Boolell accuse Bundhun et Hyperpharm d’avoir livré des médicaments sous-standard à la Santé


Rédigé par E. Moris le Lundi 15 Juin 2020

La tranche consacrée à la Private Notice Question a été mouvementée, marquée par l’expulsion notamment par l’expulsion du leader de l’opposition, son refus de quitter son siège, la suspension de la séance par le Speaker et une reprise où Arvin Boolell était toujours à son siège mais plus calme.



Ce qui est ressorti de la tranche de la PNQ, c’est les nombreuses allégations faites par le leader de l’opposition.

Arvin Boolell a déclaré que des médicaments qui ne sont pas de qualité et qui ne sont pas aux normes ont été livrés par la compagnie Hyperpharm à des hôpitaux par le biais d’appels d’offres effectués dans l’urgence. 

La PNQ était axée sur l’achat de médicaments. Ce qui a permis au ministre, dans sa réponse liminaire, d’expliquer qu’à aucun moment, le pays ne s’est retrouvé en situation de pénurie de médicament. Il a cependant indiqué qu’il existe des appels d’offres urgents effectués au niveau des hôpitaux. Depuis mars, sous cette procédure, le pays a acheté pour Rs 93,6 millions de médicaments. 

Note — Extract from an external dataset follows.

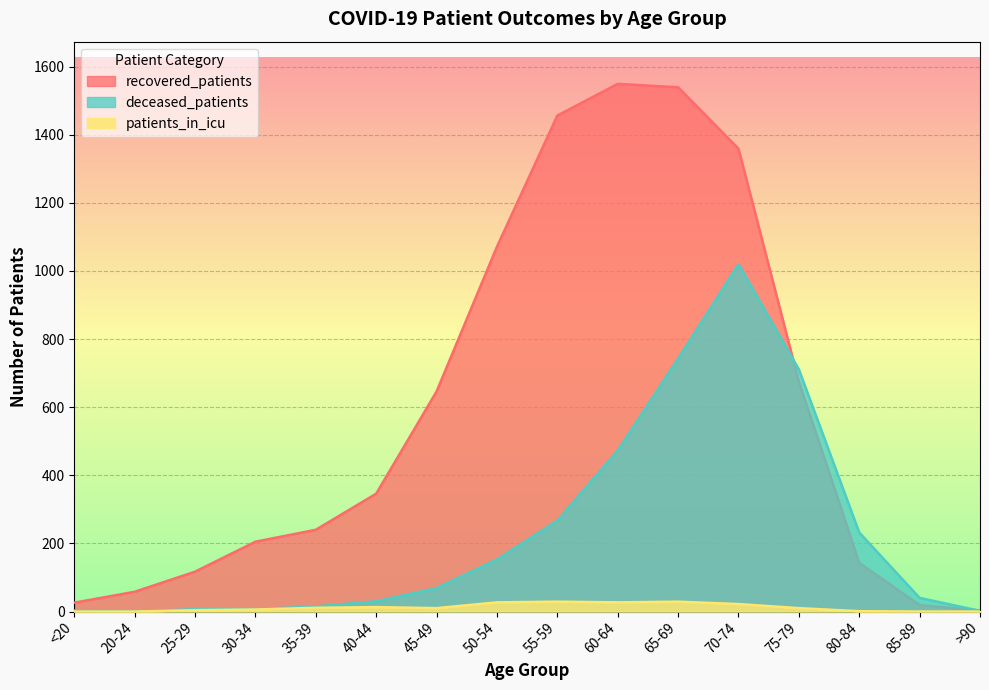

Reading left to right, what are all the values shown in this chart?

recovered_patients: <20=26	20-24=58	25-29=117	30-34=205	35-39=240	40-44=346	45-49=646	50-54=1071	55-59=1456	60-64=1549	65-69=1539	70-74=1359	75-79=675	80-84=143	85-89=19	>90=3
deceased_patients: <20=3	20-24=0	25-29=7	30-34=7	35-39=15	40-44=30	45-49=69	50-54=153	55-59=267	60-64=473	65-69=743	70-74=1020	75-79=711	80-84=232	85-89=40	>90=2
patients_in_icu: <20=0	20-24=0	25-29=4	30-34=6	35-39=11	40-44=13	45-49=10	50-54=27	55-59=29	60-64=27	65-69=29	70-74=22	75-79=10	80-84=1	85-89=0	>90=0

Le leader de l’opposition, qui avait nombre de documents confidentiels à l’appui, a alors allégué que dans un cas, l’offre de Hyperpharm Ltd, qui appartient à Arvind Bundhun de Saint Pierre, a été rejetée par le comité d’évaluation d’un hôpital mais malgré tout considérée après intervention d’en haut.

À quoi le ministre de la Santé a évoqué une « certaine confusion » dans la tête du leader de l’opposition. Et d’insister que pas un seul médicament n’a pas été fourni par la compagnie.
 
Le leader de l’opposition avait un autre joker en main.

S’appuyant sur d’autres documents, il a évoqué une autre situation où des médicaments qui ne sont pas aux normes et qui ne sont pas de bonne qualité ont été achetés par le ministère auprès de Hyperpharm Ltd.

Le leader de l’opposition s’est appuyé sur un document signé par le secrétaire permanent du ministère de la Santé évoquant l’intention de la compagnie de profiter d’un vol de rapatriement de l’Inde pour importer de nouveaux médicaments qui, eux, seraient de qualité requise. 

Revirement de situation ! Le ministre de la Santé a reconnu qu’une enquête est en cours sur cette affaire, mais qu’à ce stade il est difficile de déterminer si c’est le fabricant ou le distributeur qui est responsable de la situation. 

À une autre question, Arvin Boolell a fait des commentaires, puis a lancé au Speaker : « Allez vous asseoir ! » Sooroojdev Phokeer l’a alors expulsé, avant de suspendre la séance car Arvin Boolell ne voulait pas quitter son siège. 

Durant la suspension, les deux hommes se sont expliqués et à la reprise, Arvin Boolell a présenté des excuses de façon détournée.